Graham Stanley, our English for Education Systems Lead for Americas, presented strategies for digital education. He cited the results of global surveys conducted by the British Council in examining what has worked, and what is still needed for effective digital learning and teaching to take place when distance education is the only option. He also presented guidelines for teachers in shifting to remote teaching, integrating technology in the classroom and ensuring safety and security of learners.

Talking about having a human-centred experience in virtual classrooms, he highlighted the importance of using cameras. ‘The more that teachers can encourage students and the more that teachers can use their cameras, the more human the experience is,’ Graham explained. ‘If that is problematic, at least get the students who are speaking to turn the cameras on or [invite them to] turn the cameras on at the beginning and the end of the class.’

Graham also encouraged teachers to consider ‘flipping the classroom’ where students interact with new learning materials independently before coming to class.

‘Some of the things that you would normally do in the face-to-face classroom, rather than try to encourage students to spend a lot of time silently reading things… during synchronous classroom online, there are things that students, such as reading, can do on their own before the class,’ said Graham.

Screenshot of Cara Phillips from Toyo University (Japan), Dr Ferit Kılıçkaya from Mehmet Akif Ersoy University (Turkey) and Globe's Mark Abalos at the e-skwela webinar discussing assessment in digital classrooms.

E-skwela webinar

We collaborated again with Globe in a follow-up session on 19 November. Focusing on assessments in the digital classroom, the E-skwela webinar featured two international speakers from the recently concluded ‘New directions in English language assessment conference’.

Cara Phillips from Toyo University, Japan shared the results of her study that examined her students’ progress and performance in the context of group versus individual work. The results from the online delivery of the course in 2020 were compared with the results in the previous years which were taught in traditional classrooms.

Comparing the responses from the 2020 class with those from 2018 and 2019, there are ‘notable differences regarding the perceived difficulty level of the course,’ Cara explained. ‘A lot more of the…[online] class participants [in 2020] said that the course was difficult…more so than the two traditional classes [in 2018 and 2019].’ Nonetheless, Cara saw no major differences in the grades of her students.

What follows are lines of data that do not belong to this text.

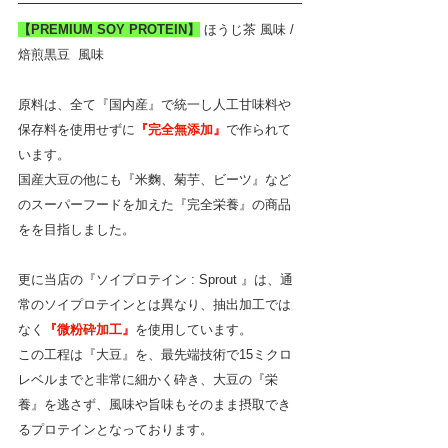
【PREMIUM SOY PROTEIN】
ほうじ茶 風味 /  
焙煎黒豆  風味
原料は、全て『国内産』で統一し人工甘味料や
保存料を使用せずに
『完全無添加』
で作られて
います。
国産大豆の他にも『米麴、菊芋、ビーツ』など
のスーパーフードを加えた『完全栄養』の商品
をを目指しました。
更に当店の『ソイプロテイン : Sprout 』は、通
常のソイプロテインとは異なり、抽出加工では
なく
『微粉砕加工』
を使用しています。
この工程は『大豆』を、最先端技術で15ミクロ
レベルまでと非常に細かく砕き、大豆の『栄
養』を逃さず、風味や旨味もそのまま摂取でき
るプロテインとなっております。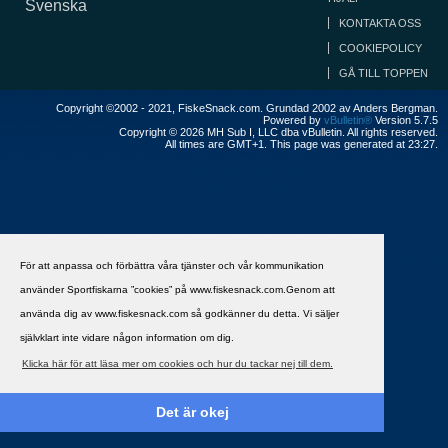
Svenska
KONTAKTA OSS
COOKIEPOLICY
GÅ TILL TOPPEN
Copyright ©2002 - 2021, FiskeSnack.com. Grundad 2002 av Anders Bergman.
Powered by
vBulletin®
Version 5.7.5
Copyright © 2026 MH Sub I, LLC dba vBulletin. All rights reserved.
All times are GMT+1. This page was generated at 23:27.
För att anpassa och förbättra våra tjänster och vår kommunikation
använder Sportfiskarna ”cookies” på www.fiskesnack.com.Genom att
använda dig av www.fiskesnack.com så godkänner du detta. Vi säljer
självklart inte vidare någon information om dig.
Klicka här för att läsa mer om cookies och hur du tackar nej till dem.
Det är okej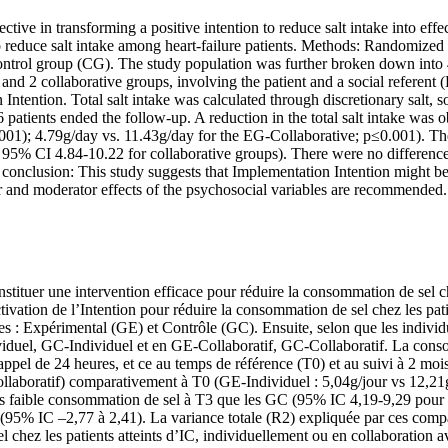
tive in transforming a positive intention to reduce salt intake into effe
 reduce salt intake among heart-failure patients. Methods: Randomized con
ontrol group (CG). The study population was further broken down into 
and 2 collaborative groups, involving the patient and a social referen
ntention. Total salt intake was calculated through discretionary salt, 
6 patients ended the follow-up. A reduction in the total salt intake was
001); 4.79g/day vs. 11.43g/day for the EG-Collaborative; p≤0.001). The
 95% CI 4.84-10.22 for collaborative groups). There were no differenc
nclusion: This study suggests that Implementation Intention might be ef
tor and moderator effects of the psychosocial variables are recommended.
onstituer une intervention efficace pour réduire la consommation de sel ch
Activation de l’Intention pour réduire la consommation de sel chez les pa
es : Expérimental (GE) et Contrôle (GC). Ensuite, selon que les individu
ividuel, GC-Individuel et en GE-Collaboratif, GC-Collaboratif. La conso
el de 24 heures, et ce au temps de référence (T0) et au suivi à 2 mois 
Collaboratif) comparativement à T0 (GE-Individuel : 5,04g/jour vs 12,21
us faible consommation de sel à T3 que les GC (95% IC 4,19-9,29 pour 
E (95% IC –2,77 à 2,41). La variance totale (R2) expliquée par ces compa
l chez les patients atteints d’IC, individuellement ou en collaboration av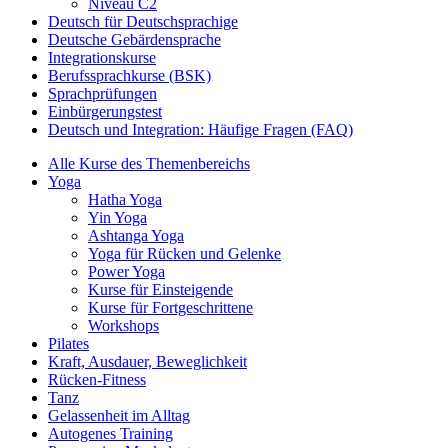
Niveau C2
Deutsch für Deutschsprachige
Deutsche Gebärdensprache
Integrationskurse
Berufssprachkurse (BSK)
Sprachprüfungen
Einbürgerungstest
Deutsch und Integration: Häufige Fragen (FAQ)
Alle Kurse des Themenbereichs
Yoga
Hatha Yoga
Yin Yoga
Ashtanga Yoga
Yoga für Rücken und Gelenke
Power Yoga
Kurse für Einsteigende
Kurse für Fortgeschrittene
Workshops
Pilates
Kraft, Ausdauer, Beweglichkeit
Rücken-Fitness
Tanz
Gelassenheit im Alltag
Autogenes Training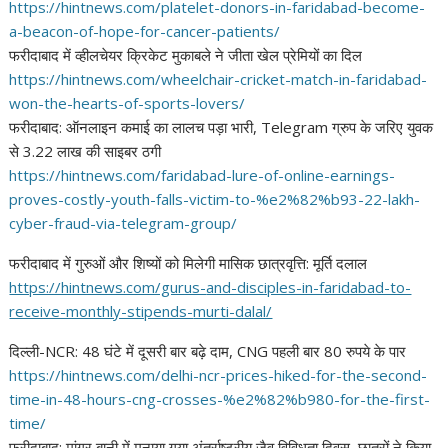
https://hintnews.com/platelet-
donors-in-faridabad-become-
a-
beacon-of-hope-for-cancer-
patients/
फरीदाबाद में व्हीलचेयर क्रिकेट मुकाबले ने जीता खेल प्रेमियों का दिल
https://hintnews.com/
wheelchair-cricket-match-in-
faridabad-
won-the-hearts-of-
sports-lovers/
फरीदाबाद: ऑनलाइन कमाई का लालच पड़ा भारी, Telegram ग्रुप के जरिए युवक
से 3.22 लाख की साइबर ठगी
https://hintnews.com/
faridabad-lure-of-online-
earnings-
proves-costly-youth-
falls-victim-to-%e2%82%b93-22-
lakh-
cyber-fraud-via-telegram-
group/
फरीदाबाद में गुरुओं और शिष्यों को मिलेगी मासिक छात्रवृत्ति: मूर्ति दलाल
https://hintnews.com/gurus-
and-disciples-in-faridabad-to-
receive-monthly-stipends-
murti-dalal/
दिल्ली-NCR: 48 घंटे में दूसरी बार बढ़े दाम, CNG पहली बार 80 रुपये के पार
https://hintnews.com/delhi-
ncr-prices-hiked-for-the-
second-
time-in-48-hours-cng-
crosses-%e2%82%b980-for-the-
first-
time/
फरीदाबाद: मांगर बानी में मनाया गया अंतर्राष्ट्रीय जैव विविधता दिवस, छात्रों ने किया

Dr Ferit Kılıçkaya from Mehmet Akif Ersoy University in Turkey spoke about opportunities and challenges in assessment activities in digital classrooms. He presented strategies to ensure academic integrity in online exams and assignments, especially now that concerns on academic dishonesty has grown due to more remote and asynchronous activities.

'Asynchronous learning is a student-centered teaching method widely used in online learning. Its basic premise is that learning can occur in different times and spaces particular to each learner, as opposed to synchronous learning at a same time and place with groups of learners and their instructor, or one learner and their instructor. In asynchronous learning, instructors usually set up a learning path, which students engage with at their own pace.'

Bryn Mawr College

In his talk, Dr Ferit shared that ‘despite various precautions, no exam or assignment can be secure forms of assessment.’ To minimise academic misconduct, he raised several suggestions such as being flexible with late submissions, focusing on the process and regular feedback instead of the final output and multiple draft assignments.

This series of virtual conferences is part of Globe myBusiness’s thrust to equip education practitioners and institutions in the Philippines with tools and knowledge to effectively shift to online learning.

Through local and international best practices and case studies, Filipino educators can improve learning delivery, online teaching methodologies and distance education across different disciplines.

The webinar series forms part of the British Council’s initiative to support flexible learning in the Philippines. Earlier this year, we partnered with the Commission on Higher Education for PHL CHED Connect, an online platform of educational resources to support continuous learning of students and teachers.